For another, some policyholders insure an amount equal to the current value of their homes. But this figure may be far less than the actual cost of rebuilding your house, including labor and supplies (and both of those may rise sharply after a storm when there’s big demand and short supply).
What should you do? First, calculate how much it would cost to rebuild your house.
You could ask your insurance agent, but Bach encourages you to use a professional home-replacement cost estimator, who’d likely provide a more accurate number. The fee can run about $300, but some insurers offer this service for free to their high-value customers.
Ugh, and double ugh. Of course I expect insurance companies to say you should buy more. But they have a real point about everything costing more right when you need it. (Well, it's probably worse for hurricanes and earthquakes, that we don't get, than floods and tornadoes and fires.)

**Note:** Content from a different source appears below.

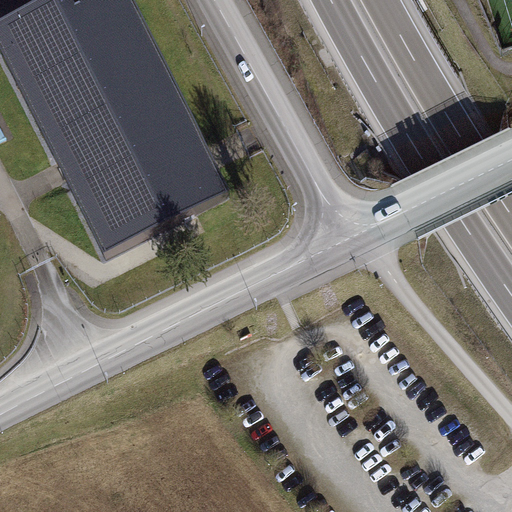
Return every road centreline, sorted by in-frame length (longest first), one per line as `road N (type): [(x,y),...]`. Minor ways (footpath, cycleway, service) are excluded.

For the second ugh, I am not paying $300 per year to get this estimate; that's many months worth of premiums. Nor am I willing to be a high-value customer to, well, anyone.
Vaguely related information
According to those same meeting minutes, Wendler's study defined affordable as "a price of no more that $312,000 which is said to be what a family making 150% of the median family income might be able to afford." That implies that a family making the median family income "might be able to afford" a $208,000 house. Half the population can't even afford that. So $312K is a pretty whacked definition for "affordable."
The minutes continue: "In the 78704 area the study found that the prices of housing ranged from a low of $300,000 to $750,000 with the lower end all being what he called 'tiny' units of 500 sq. feet or less. In the 78702 area, the prices ranged from $300,000 to $600,000 with again the lower priced being 'very small.' In both areas Wendler said his study found that the closest thing to 'affordable' housing units were either existing older single family houses or older apartment units--both of which are being torn down to make room for newer higher cost housing."
I used to think that new housing means more supply which means lower prices. But the new housing I see is ALL "luxury" housing and I'm rarely in the two zip codes mentioned above. Market economics means those things should stay empty until the prices come down and people should quit building that stuff, or at least the prices of the older stuff should go down, but that's not how it's working. I mean, if things aren't affordable, where are people living? They don't all have millions of roommates like in NYC. Do they just spend 1/2 or 2/3 of their income on housing? Thus making it harder for other businesses to get customers?
So how about you guys? Those of you who are home owners, have you thought about the amount to insure your house for and, if so, how do you make your decision?